Given text:
/---

ERIC Number: ED413655
Record Type: Non-Journal
Publication Date: 1997
Pages: 79
Abstractor: N/A
ISBN: ISBN-0-87120-289-1
ISSN: N/A
EISSN: N/A
Available Date: N/A
Organizing for Successful School-Based Management.
Wohlstetter, Priscilla; Van Kirk, Amy N.; Robertson, Peter J.; Mohrman, Susan A.
The School-Based Management Project was designed to determine how School-Based Management (SBM), when combined with curriculum and instruction reform, could work to improve the performance of schools. This report presents findings of a study that examined American, Canadian, and Australian schools that exhibited a range of success in restructuring curriculum and instruction and improving performance. The researchers visited 40 schools that had been operating under SBM for at least 3 years and conducted interviews with over 400 school-community members. The report summarizes findings from the interviews and from the archival and survey data collected during site visits. The study used an organizational lens to explore the differences between actively restructuring and struggling schools. The data indicate that certain organizational conditions were strongly associated with greater organizational learning and integrating processes. Decentralized management worked best when the following four organizational resources were available to the decentralized unit: power, knowledge and skills, information, and rewards. Three additional organizational conditions were also critical for explaining the differences between actively restructuring schools and struggling schools: an instructional guidance mechanism, leadership, and resources. The findings led to the development of the following model: (1) Actively restructuring schools have more of the conditions in place that support organizational learning and integrating processes; (2) the existence of these organizational learning and integrating processes enables more innovative teaching practices; and (3) as a result, the presence of organizational conditions enables schools to adopt more innovative teaching practices, both directly and indirectly. Finally, the transition to SBM requires pervasive and deep changes (change in almost all aspects of the organizations and a fundamental change in people's understanding). (Contains 31 references.) (LMI)

\---

What you are asked to do: Print the portion of the school-based management abstract that opens with the words containing "ERIC Number: ED413655" and closes with "Mohrman, Susan A.", copying it character for character.

Information shown:
/---

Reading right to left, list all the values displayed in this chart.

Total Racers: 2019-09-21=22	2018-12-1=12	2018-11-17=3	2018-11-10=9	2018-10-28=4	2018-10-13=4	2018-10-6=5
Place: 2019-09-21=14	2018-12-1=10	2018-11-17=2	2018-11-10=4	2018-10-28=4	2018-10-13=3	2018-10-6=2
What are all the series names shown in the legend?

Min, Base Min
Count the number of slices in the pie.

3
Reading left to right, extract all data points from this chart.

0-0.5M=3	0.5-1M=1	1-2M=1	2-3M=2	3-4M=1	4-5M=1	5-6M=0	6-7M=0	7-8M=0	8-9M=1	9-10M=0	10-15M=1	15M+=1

\---

Your solution:
ERIC Number: ED413655
Record Type: Non-Journal
Publication Date: 1997
Pages: 79
Abstractor: N/A
ISBN: ISBN-0-87120-289-1
ISSN: N/A
EISSN: N/A
Available Date: N/A
Organizing for Successful School-Based Management.
Wohlstetter, Priscilla; Van Kirk, Amy N.; Robertson, Peter J.; Mohrman, Susan A.